Nazi propaganda directly connected Mickey Mouse to Jews; Spiegleman is simply picking up on this trope and subverting it.

As scholar Linda Hutcheon writes, “In drawing Jews as mice, then, Spiegelman counter-discursively answers back to this cultural association, reappropriating and resignifying a negative image that once fueled anti-Semitism, in part by showing precisely how such ‘mice’ were made into the victims of sadistic Nazi ‘cats.'” Hutcheon argues that the epigraph centered on Mickey Mouse “points to important historical connections not only between mice and Jews in the Nazi imagination but between Maus and the history of the mass culture form of the comic genre.”

Anyhoo, all this is to say, linking Jews to Mickey Mouse may not have been Disney’s original intent, but it became a thing in the Nazi imagination.

“The Barnyard Battle,” a 1929 Mickey Mouse cartoon, was banned in Nazi Germany. In it, Mickey and his mouse pals defend their farm against German cats.
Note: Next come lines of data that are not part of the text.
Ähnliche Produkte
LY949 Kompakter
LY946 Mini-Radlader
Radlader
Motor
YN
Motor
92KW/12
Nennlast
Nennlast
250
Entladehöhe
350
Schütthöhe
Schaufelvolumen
As the New York Times reports, “The German censor banned ‘The Barnyard Battle’ on the grounds that ‘the wearing of German military helmets by an army of cats which oppose a militia of mice is offensive to national dignity.'”

Again, nothing Jewish here, just pointing out that the German-as-cats metaphor existed long before Maus.

Here’s another piece of Nazi propaganda, from 1942. In German, the title reads, “The cats will not let the mice be!” (Nazis = cats; Jews = mice.)

Nazi propaganda
(Via United States Holocaust Memorial Museum)

In MetaMausSpieglelman’s look inside Maus, he writes, “Years after Maus, I discovered there was a cartoon booklet drawn in 1942 by a prisoner in a French internment camp (he died in Auschwitz later that year), called Mickey in Gurs — another validation that I’d stumbled onto a way of telling that had deep roots.”

mickey au camp gurs
(via boingboing.net)

(Here’s a thread about the comic you should read!)

We could keep going…

All this is to say: There’s really no way to know whether or not Walt Disney intended Mickey Mouse as an anti-Semitic stereotype. We don’t know whether or not he thought of Jews as mice/rats/vermin. But what we do know is that this trope was echoed in Nazi propaganda, with one newspaper (and most likely many others) equating Jews with Mickey Mouse himself. And, decades later, Art Spiegleman consciously depicted Jews as mice, as a way of subverting Nazi propaganda in telling a Holocaust story.

So when Ilana says in Broad City, “Mickey Mouse was supposed to represent a dirty little Jew, straight up,” it’s not necessarily true — but also not necessarily false.